Description of the task: In full and without change, repeat the records shown below.

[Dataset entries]
§

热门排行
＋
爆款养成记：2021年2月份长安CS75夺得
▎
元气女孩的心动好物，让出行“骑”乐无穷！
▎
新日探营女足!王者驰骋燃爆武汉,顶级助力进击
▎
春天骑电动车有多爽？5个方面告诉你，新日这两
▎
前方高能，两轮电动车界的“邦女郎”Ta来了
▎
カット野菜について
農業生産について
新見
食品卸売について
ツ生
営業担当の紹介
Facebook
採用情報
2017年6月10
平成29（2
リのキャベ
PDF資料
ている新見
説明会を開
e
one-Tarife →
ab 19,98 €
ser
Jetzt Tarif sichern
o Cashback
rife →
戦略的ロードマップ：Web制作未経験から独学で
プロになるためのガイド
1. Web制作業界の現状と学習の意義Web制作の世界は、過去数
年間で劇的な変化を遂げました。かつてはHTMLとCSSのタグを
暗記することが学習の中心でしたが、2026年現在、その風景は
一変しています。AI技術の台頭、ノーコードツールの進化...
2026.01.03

§

Answer space:
热门排行
＋
爆款养成记：2021年2月份长安CS75夺得
▎
元气女孩的心动好物，让出行“骑”乐无穷！
▎
新日探营女足!王者驰骋燃爆武汉,顶级助力进击
▎
春天骑电动车有多爽？5个方面告诉你，新日这两
▎
前方高能，两轮电动车界的“邦女郎”Ta来了
▎
カット野菜について
農業生産について
新見
食品卸売について
ツ生
営業担当の紹介
Facebook
採用情報
2017年6月10
平成29（2
リのキャベ
PDF資料
ている新見
説明会を開
e
one-Tarife →
ab 19,98 €
ser
Jetzt Tarif sichern
o Cashback
rife →
戦略的ロードマップ：Web制作未経験から独学で
プロになるためのガイド
1. Web制作業界の現状と学習の意義Web制作の世界は、過去数
年間で劇的な変化を遂げました。かつてはHTMLとCSSのタグを
暗記することが学習の中心でしたが、2026年現在、その風景は
一変しています。AI技術の台頭、ノーコードツールの進化...
2026.01.03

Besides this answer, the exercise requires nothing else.